*INSTRUCTIONS TO FOLLOW*:
Provide the number of lines in the material containing the word "membranous", with nothing added.

*SUPPLIED INFORMATION*:
▼

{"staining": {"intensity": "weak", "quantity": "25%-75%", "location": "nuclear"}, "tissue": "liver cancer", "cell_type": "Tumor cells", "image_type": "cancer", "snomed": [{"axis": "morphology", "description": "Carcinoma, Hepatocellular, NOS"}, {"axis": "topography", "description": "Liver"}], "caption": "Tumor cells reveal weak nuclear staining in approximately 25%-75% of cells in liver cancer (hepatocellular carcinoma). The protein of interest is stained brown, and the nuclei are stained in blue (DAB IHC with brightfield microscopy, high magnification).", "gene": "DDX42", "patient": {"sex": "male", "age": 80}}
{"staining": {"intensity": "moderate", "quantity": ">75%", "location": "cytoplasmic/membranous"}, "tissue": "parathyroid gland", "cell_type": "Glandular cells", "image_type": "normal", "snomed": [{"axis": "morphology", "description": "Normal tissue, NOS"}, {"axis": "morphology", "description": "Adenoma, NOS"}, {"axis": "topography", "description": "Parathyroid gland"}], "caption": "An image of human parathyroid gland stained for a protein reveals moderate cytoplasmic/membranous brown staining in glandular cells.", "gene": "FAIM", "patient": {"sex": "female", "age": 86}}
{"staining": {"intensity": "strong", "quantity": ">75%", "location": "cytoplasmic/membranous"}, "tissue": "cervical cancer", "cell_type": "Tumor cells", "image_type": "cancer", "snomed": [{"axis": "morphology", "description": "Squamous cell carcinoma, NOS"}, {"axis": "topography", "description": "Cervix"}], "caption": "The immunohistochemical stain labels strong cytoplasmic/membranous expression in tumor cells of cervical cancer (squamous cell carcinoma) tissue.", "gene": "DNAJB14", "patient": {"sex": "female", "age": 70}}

▲

*EXERCISE SOLUTION*:
2